I just need to vent, rant, and complain.
Last night was terrible at work. I left with $12. Had somehow made $22 off stage, but tipped the dj the mandatory $10. There were about 7 girls there and a total of probably 9 maybe 10 guys came in from 6pm until 1:30am.
It just wasn't my night. I'm glad everyone else managed a lap dance, but I couldn't get one to save my life. It gets to the point sometimes were I stop caring and just wanna get the fuck outta the club. To make things worse I don't need to hear stupid comments from stupid people as to why I can't pay my house fees and stupid fucking tip outs.
I said I'll pay my tip out Friday, but then get a stupid remark saying, "it's already gonna be hard enough to pay the $50 you'll have to pay." no, I can usually make fifty bucks, but I have a problem paying tip outs, house fees AND money taken from my dances! it's fucking expensive dancing out here and I just really miss my club back in Vegas.
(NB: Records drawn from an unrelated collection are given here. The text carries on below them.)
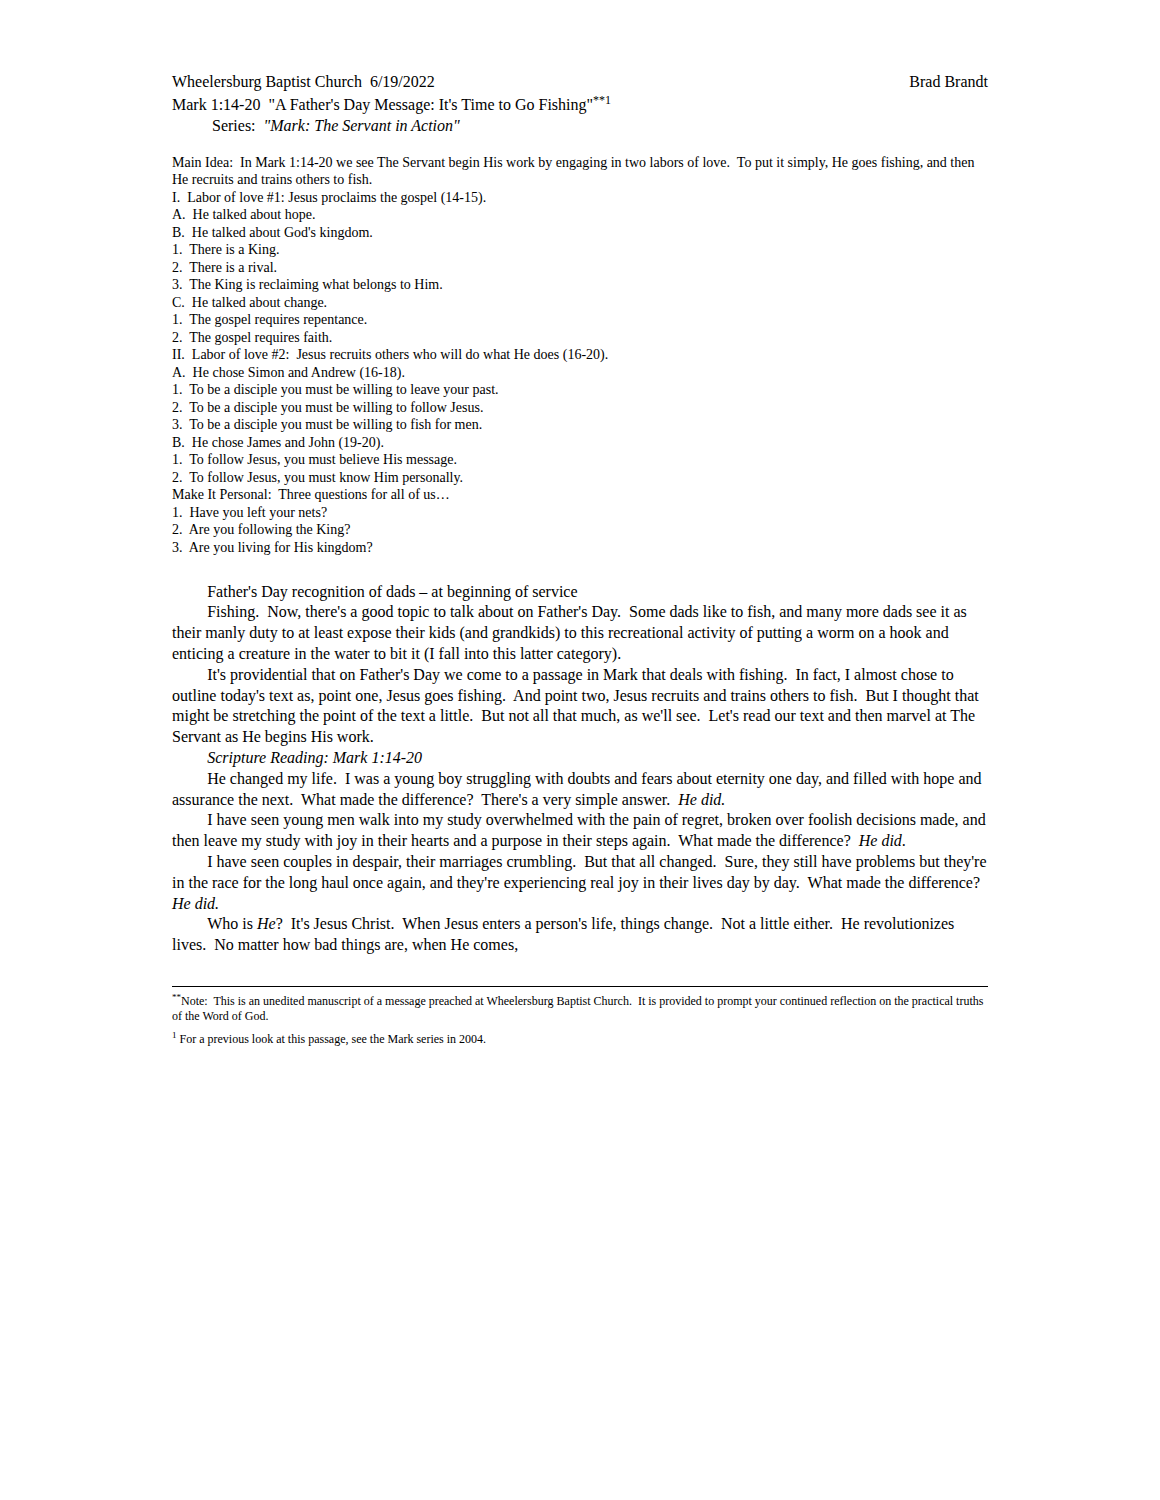Wheelersburg Baptist Church 6/19/2022 Brad Brandt
Mark 1:14-20 "A Father's Day Message: It's Time to Go Fishing"**1
Series: "Mark: The Servant in Action"
Main Idea: In Mark 1:14-20 we see The Servant begin His work by engaging in two labors of love. To put it simply, He goes fishing, and then He recruits and trains others to fish.
I. Labor of love #1: Jesus proclaims the gospel (14-15).
A. He talked about hope.
B. He talked about God's kingdom.
1. There is a King.
2. There is a rival.
3. The King is reclaiming what belongs to Him.
C. He talked about change.
1. The gospel requires repentance.
2. The gospel requires faith.
II. Labor of love #2: Jesus recruits others who will do what He does (16-20).
A. He chose Simon and Andrew (16-18).
1. To be a disciple you must be willing to leave your past.
2. To be a disciple you must be willing to follow Jesus.
3. To be a disciple you must be willing to fish for men.
B. He chose James and John (19-20).
1. To follow Jesus, you must believe His message.
2. To follow Jesus, you must know Him personally.
Make It Personal: Three questions for all of us…
1. Have you left your nets?
2. Are you following the King?
3. Are you living for His kingdom?
Father's Day recognition of dads – at beginning of service
Fishing. Now, there's a good topic to talk about on Father's Day. Some dads like to fish, and many more dads see it as their manly duty to at least expose their kids (and grandkids) to this recreational activity of putting a worm on a hook and enticing a creature in the water to bit it (I fall into this latter category).
It's providential that on Father's Day we come to a passage in Mark that deals with fishing. In fact, I almost chose to outline today's text as, point one, Jesus goes fishing. And point two, Jesus recruits and trains others to fish. But I thought that might be stretching the point of the text a little. But not all that much, as we'll see. Let's read our text and then marvel at The Servant as He begins His work.
Scripture Reading: Mark 1:14-20
He changed my life. I was a young boy struggling with doubts and fears about eternity one day, and filled with hope and assurance the next. What made the difference? There's a very simple answer. He did.
I have seen young men walk into my study overwhelmed with the pain of regret, broken over foolish decisions made, and then leave my study with joy in their hearts and a purpose in their steps again. What made the difference? He did.
I have seen couples in despair, their marriages crumbling. But that all changed. Sure, they still have problems but they're in the race for the long haul once again, and they're experiencing real joy in their lives day by day. What made the difference? He did.
Who is He? It's Jesus Christ. When Jesus enters a person's life, things change. Not a little either. He revolutionizes lives. No matter how bad things are, when He comes,
**Note: This is an unedited manuscript of a message preached at Wheelersburg Baptist Church. It is provided to prompt your continued reflection on the practical truths of the Word of God.
1 For a previous look at this passage, see the Mark series in 2004.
I haven't worked night shift since I started dancing back when I was 19. I hate might shift, but there's already too many girls on the day shift at this certain club. Maybe I should go somewhere else, but this club is 10 minutes from my house. Im not driving over an hour to go to another club.
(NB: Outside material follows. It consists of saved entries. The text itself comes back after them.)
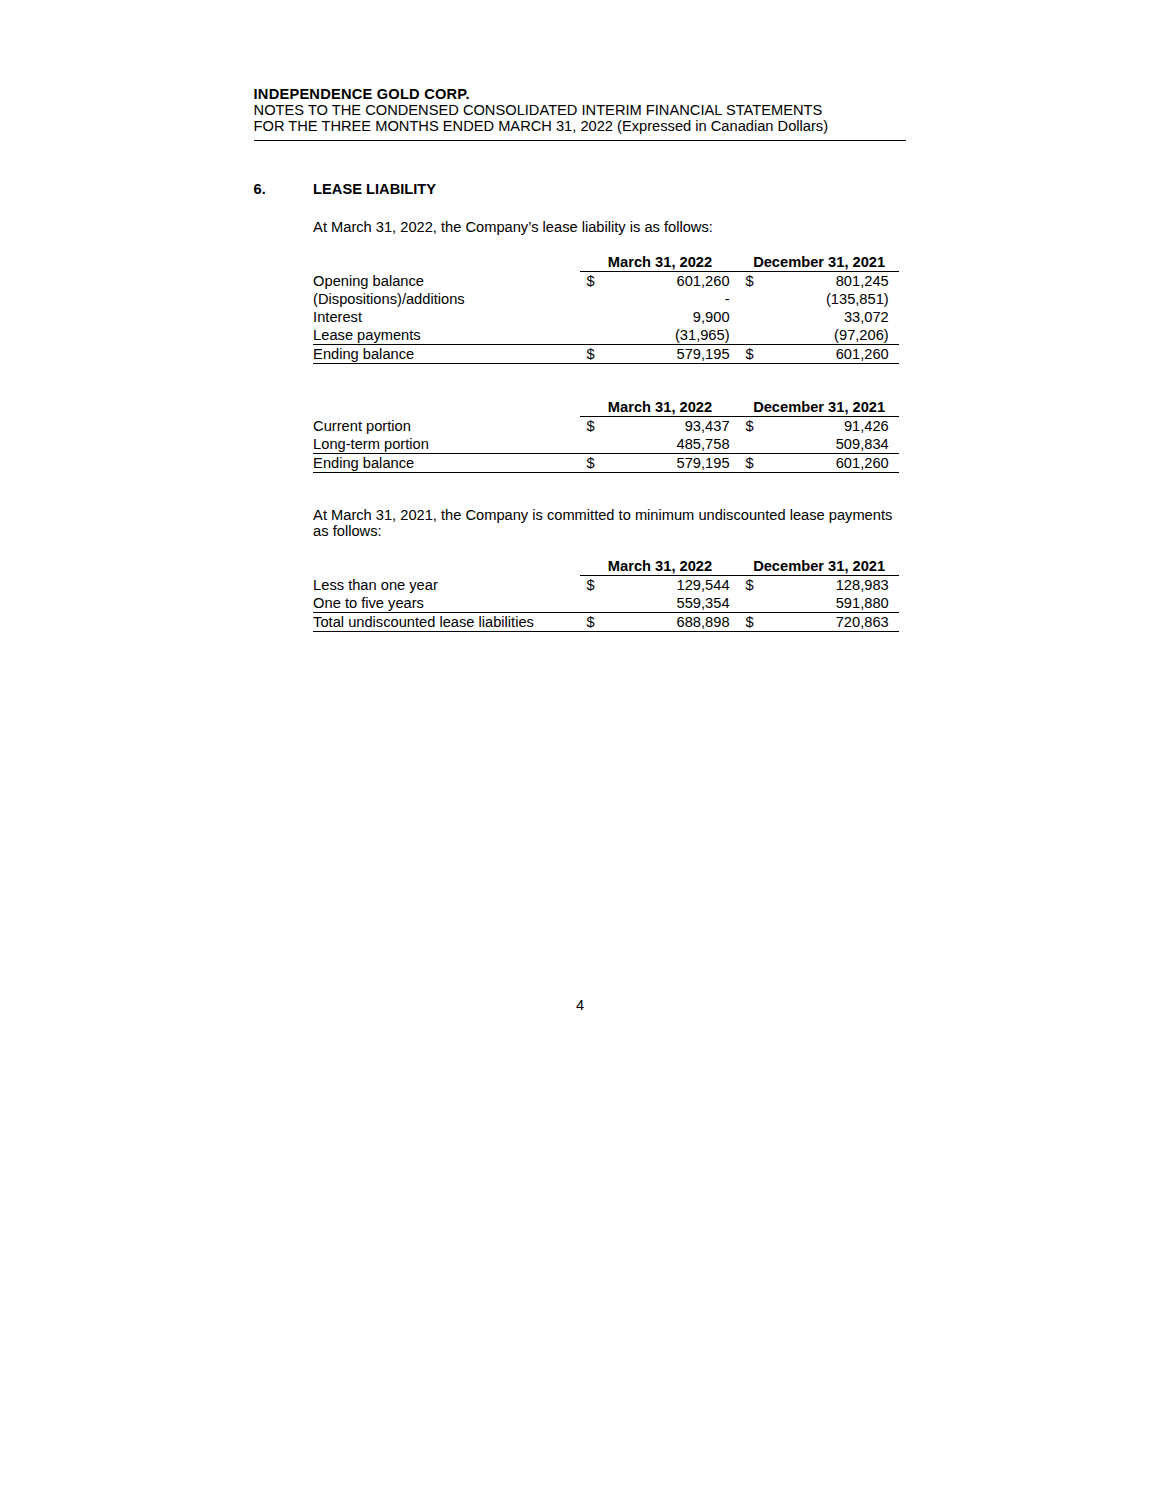INDEPENDENCE GOLD CORP.
NOTES TO THE CONDENSED CONSOLIDATED INTERIM FINANCIAL STATEMENTS
FOR THE THREE MONTHS ENDED MARCH 31, 2022 (Expressed in Canadian Dollars)
6. LEASE LIABILITY
At March 31, 2022, the Company’s lease liability is as follows:
| | March 31, 2022 | December 31, 2021 |
| Opening balance | $ | 601,260 | $ | 801,245 |
| (Dispositions)/additions | | - | | (135,851) |
| Interest | | 9,900 | | 33,072 |
| Lease payments | | (31,965) | | (97,206) |
| Ending balance | $ | 579,195 | $ | 601,260 |
| | March 31, 2022 | December 31, 2021 |
| Current portion | $ | 93,437 | $ | 91,426 |
| Long-term portion | | 485,758 | | 509,834 |
| Ending balance | $ | 579,195 | $ | 601,260 |
At March 31, 2021, the Company is committed to minimum undiscounted lease payments as follows:
| | March 31, 2022 | December 31, 2021 |
| Less than one year | $ | 129,544 | $ | 128,983 |
| One to five years | | 559,354 | | 591,880 |
| Total undiscounted lease liabilities | $ | 688,898 | $ | 720,863 |
4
This was the first time I was unable to pay my fees and I get stupid comments. Before leaving my manager said, "I understand there was almost nothing in here tonight, but you gotta work on your hustle." Okay? Really? I usually do fine and because one day I didn't pay I'm the most useless girl in the club? (So it feels....)
I've never heard of having to tip out the bar until moving out here. The bartender is already making more than anyone in the club. PLUS, most of the bartenders are dancers as well, so they're lucky they get to "double dip".
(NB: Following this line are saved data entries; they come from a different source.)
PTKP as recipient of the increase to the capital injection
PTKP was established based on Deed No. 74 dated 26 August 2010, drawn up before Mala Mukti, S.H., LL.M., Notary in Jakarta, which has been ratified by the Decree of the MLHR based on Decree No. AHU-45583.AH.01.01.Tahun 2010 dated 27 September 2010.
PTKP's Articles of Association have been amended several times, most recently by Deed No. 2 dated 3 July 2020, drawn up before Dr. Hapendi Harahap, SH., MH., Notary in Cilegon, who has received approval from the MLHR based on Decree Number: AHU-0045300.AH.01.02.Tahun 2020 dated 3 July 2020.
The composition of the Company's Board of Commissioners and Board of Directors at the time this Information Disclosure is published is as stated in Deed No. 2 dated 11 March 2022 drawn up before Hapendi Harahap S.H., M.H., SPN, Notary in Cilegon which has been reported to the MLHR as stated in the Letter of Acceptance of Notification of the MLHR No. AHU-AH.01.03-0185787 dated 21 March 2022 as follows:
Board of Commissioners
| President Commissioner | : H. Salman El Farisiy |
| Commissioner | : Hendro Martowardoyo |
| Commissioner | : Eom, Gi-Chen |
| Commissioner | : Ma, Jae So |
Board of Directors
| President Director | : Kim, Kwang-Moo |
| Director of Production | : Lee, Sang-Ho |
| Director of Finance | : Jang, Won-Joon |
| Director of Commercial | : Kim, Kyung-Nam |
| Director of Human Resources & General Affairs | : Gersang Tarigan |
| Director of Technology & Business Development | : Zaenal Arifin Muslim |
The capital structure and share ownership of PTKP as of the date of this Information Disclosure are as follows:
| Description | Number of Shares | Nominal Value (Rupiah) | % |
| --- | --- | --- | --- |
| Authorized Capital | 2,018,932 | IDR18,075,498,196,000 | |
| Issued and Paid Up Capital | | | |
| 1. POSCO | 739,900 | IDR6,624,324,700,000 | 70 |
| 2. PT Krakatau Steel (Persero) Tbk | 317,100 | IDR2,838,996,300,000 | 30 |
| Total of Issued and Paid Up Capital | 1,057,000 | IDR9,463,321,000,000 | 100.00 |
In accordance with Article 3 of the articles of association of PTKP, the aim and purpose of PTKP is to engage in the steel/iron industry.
WTF?! I had to cry it out in the bathroom at work last night because I was just so frustrated and felt stupid. We all have bad days. I've had them plenty of times, but for some reason I let last night really get to me and everything everyone said got to me.
OH YEAH! Then some douche bag says I have pointy ears and play up the Spock thing for all the sci fi nerds. LMFAO! He wasn't rude about it. I laughed, but in my six years of dancing that was probably the weirdest thing anyone ever said to me.
I'm just rambling because I'm typing as I vent. It took everything in me to not walk out last night. Crying helped a lot. It's stupid, I know, but I had to release my emotions at the moment somehow. I'm bummed I cried my eyelashes off.....lol.
I'm gonna start fresh today and make so much money that I pay all my bullshit fees within the first hour or two of being there.....hopefully...lol.
Sorry this was so long and mixed up, but I needed to vent. I feel better now and am ready for tonight.